Local bands played rock music, vendors offered chicken tacos, and dozens of activists set up information booths in a downtown field. But more than an hour after the rally started, most of those in the paltry crowd were organizers and journalists.

Organizers, who had expected about 5,000 participants, played down the low turnout.

"This community has shown it wants a solution, so we shouldn't have to show it with half a million people each time we do it," said Maria Elena Durazo, secretary-treasurer of the Los Angeles County Federation of Labor, AFL-CIO.

This was the finale of a week full of immigration reform rallies. Advocates hope to pressure Congress to take up the issue when it returns to work on Tuesday, much as huge protests had spurred action from lawmakers in March.
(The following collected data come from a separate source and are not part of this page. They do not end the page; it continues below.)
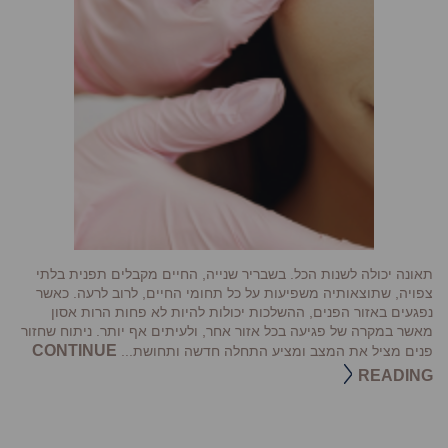
תאונה יכולה לשנות הכל. בשבריר שנייה, החיים מקבלים תפנית בלתי
צפויה, שתוצאותיה משפיעות על כל תחומי החיים, לרוב לרעה. כאשר
נפגעים באזור הפנים, ההשלכות יכולות להיות לא פחות הרות אסון
מאשר במקרה של פגיעה בכל אזור אחר, ולעיתים אף יותר. ניתוח שחזור
CONTINUE
פנים מציל את המצב ומציע התחלה חדשה ותחושת...
READING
But in city after city, the turnout was well below what organizers had hoped. Rallies in Batavia, Ill., San Francisco and Phoenix drew about 2,000 people each; hundreds marched in Dallas and Portland, Ore.; and in Washington, where organizers said they expected to draw a million protesters to the Mall on Thursday, fewer than 5,000 came.

In Los Angeles, where 400 people had turned out on Monday for a labor solidarity march, the Saturday rally was to have been the culmination of this week's National Latino Congreso, billed as one of the largest gatherings of Hispanic leaders in decades.

Sessions included speeches and workshops on registering Hispanic voters, running for office, the wage gaps between Hispanics and whites, environmental issues and a lack of access to health care in immigrant communities.

But the week's central issue was the creation of new strategies to urge lawmakers to offer illegal immigrants a path to citizenship.

"We need to frame this as a national security issue," said Peter Schey, president of the Center for Human Rights and Constitutional Law in Los Angeles. "It's ridiculous to have immigrants at airports giving their fingerprints when there are 12 million people in the country illegally."

The House passed legislation in December that would add hundreds of miles of fencing along the U.S.-Mexico border and criminalize any assistance given to illegal immigrants.

That bill created a groundswell of anger in immigrant communities, leading to a 500,000-strong rally in Los Angeles in March that was followed by hundreds of other demonstrations across the country.

The Senate rejected the House bill when it took up immigration reform in April, instead passing a measure that would strengthen border security and create a limited legalization program. Since then, however, Congress has all but shelved immigration legislation. And efforts by pro-immigrant coalitions to register thousands of new voters have yet to take shape.